Parallel Test Execution Causing Flaky Tests? Here's How to Fix It
Parallel test execution is one of the most effective ways to reduce CI pipeline time. Running tests concurrently can cut a 30-minute suite down to 5 minutes. But it comes with a cost: tests that passed reliably in sequential mode suddenly become flaky when run in parallel.
If your parallel tests flaky failures are undermining developer trust and slowing down deployments, you are dealing with one of the most common -- and solvable -- problems in test engineering. The root cause is almost always some form of shared mutable state that tests inadvertently depend on.
This guide covers every major category of parallel test flakiness, from shared databases to port collisions to file system locks, and provides battle-tested strategies to achieve fast, reliable concurrent test execution.
Why Sequential Tests Hide Problems
When tests run sequentially, order is deterministic. Test A always runs before Test B. If Test A creates a user record and Test B reads it, the dependency goes unnoticed because the execution order never changes.

# # # # # # #

WHAT THIS EXERCISE ASKS ->
A) Reproduce the stretch of the flaky-tests article from "This guide covers" through "concurrent test execution.".
B) According to the flaky-tests article, what is almost always the root cause of tests becoming flaky in parallel?
C) Translate this sentence from the flaky-tests article into Spanish: "When tests run sequentially, order is deterministic."
Rely solely on the flaky-tests article for your answers.

PROVIDED INFORMATION ->

# # # # # # #

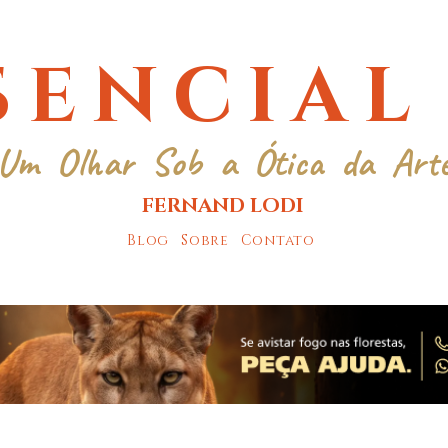
SENCIAL
Um Olhar Sob a Ótica da Art
FERNAND LODI
Blog
Sobre
Contato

# # # # # # #

TASK RESPONSES ->
A)
This guide covers every major category of parallel test flakiness, from shared databases to port collisions to file system locks, and provides battle-tested strategies to achieve fast, reliable concurrent test execution.

B) Some form of shared mutable state that tests inadvertently depend on.

C) Cuando las pruebas se ejecutan secuencialmente, el orden es determinista.